Nous arrivons à proximité d'Hennigsdorf, où dévorées par la faim nous décidons de faire un arrêt. La rue principale n'est pas très animée, à l'exception d'une poissonnerie qui fait aussi restaurant. C'est exactement ce qu'il nous fallait. Pour un prix modique nous dévorons du poisson frais cuisiné à l'allemande avec de délicieuses pommes de terre. Nous voilà revigorées pour la suite des aventures.
Le paysage devient plus industriel, nous longeons pendant un certain temps des voies ferrées utilisées pour le transport de biens. Puis c'est le retour dans la forêt avec cette route toujours parfaitement goudronnée qui serpente sagement. Nous passons à l'intérieur d'un magnifique ensemble de bâtiments historiques qui semblent sorti d'un conte de fée. Il s'agit de l' Invalidensiedlung fondé en 1748 pour accueillir les vétérans blessés au combats. Aujourd'hui les bâtiments de brique ont été rénovés et accueillent familles, retraités et personnes handicapées. On compte 50 maisons abritant 180 appartements.
Nous voilà à Frohnau, toujours entre zones résidentielles, forêts, champs. La route semble ne jamais finir, descend et monte monotone. Nous sommes dépassées par un vieux monsieur qui pédale sans effort sur son vélo électrique. Pour nous c'est la tour de la télévision surgissant brusquement des collines qui nous électrise et nous redonne de la motivation. On ne doit plus être si loin du centre de Berlin !
Pourtant la partie est loin d'être gagnée. Nous traversons Pankow où nous perdons momentanément la trace des panneaux. Nous allons nous rendre compte que ces derniers sont très mal placés, voir inexistants, dans le centre de Berlin. Nous longeons un sentier un peu glauque le long des voies de S-Bahn avant de déboucher sur un terrain connu aux abords de Prenzlauer Berg.
Nous suivons ces rues si souvent parcourues avec un nouveau regard et découvrons encore quelques morceaux du mur peu avant le fameux pont de Bornholmer, le premier poste frontière qui céda à la pression de la population, première entaille au mur de Berlin.
Mauerpark, Bernauer Strasse, le park am Nordbahnhof et les cimetières du nord de Mitte autrefois traversés par le mur et dont il reste quelques pans, le Spandauer Schifffahrtskanal, un mirador au recoin d'un immeuble, le cimetière des invalides, l'hôpital de la Charité, le Reichtag, Potsdamer Platz, Niederkirchnerstrasse et ses 200 mètres de mur de Berlin, Checkpoint Charlie, Luisenkanal... et pour terminer en beauté, la East Side Gallery, plus long tronçon du mur de Berlin encore conservé.

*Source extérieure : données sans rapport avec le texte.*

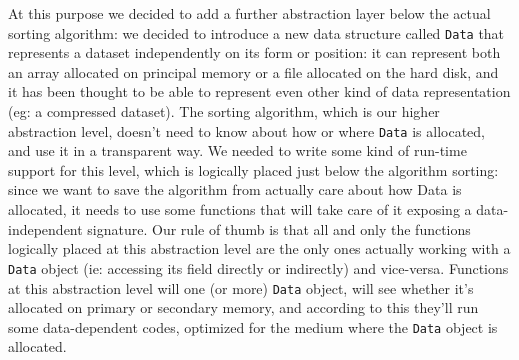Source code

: At this purpose we decided to add a further abstraction layer below the actual sorting algorithm: we decided to introduce a new data structure called \texttt{Data} that represents a dataset independently on its form or position: it can represent both an array allocated on principal memory or a file allocated on the hard disk, and it has been thought to be able to represent even other kind of data representation (eg: a compressed dataset). The sorting algorithm, which is our higher abstraction level, doesn't need to know about how or where \texttt{Data} is allocated, and use it in a transparent way.
We needed to write some kind of run-time support for this level, which is logically placed just below the algorithm sorting: since we want to save the algorithm from actually care about how Data is allocated, it needs to use some functions that will take care of it exposing a data-independent signature. Our rule of thumb is that all and only the functions logically placed at this abstraction level are the only ones actually working with a \texttt{Data} object (ie: accessing its field directly or indirectly) and vice-versa.
Functions at this abstraction level will one (or more) \texttt{Data} object, will see whether it's allocated on primary or secondary memory, and according to this they'll run some data-dependent codes, optimized for the medium where the \texttt{Data} object is allocated.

Fin d'un voyage spacio temporel qui nous a embarqué 25 ans en arrière, loin des quartiers centraux que nous connaissons. La nature, même si jamais très éloignée de la ville, était savoureuse et multiforme. Nous avons décidé de suivre le Berliner Mauerweg en trois fois mais rien ne vous empêche d'embarquer votre tente et de partir à l'aventure autour de Berlin le temps d'un grand week-end.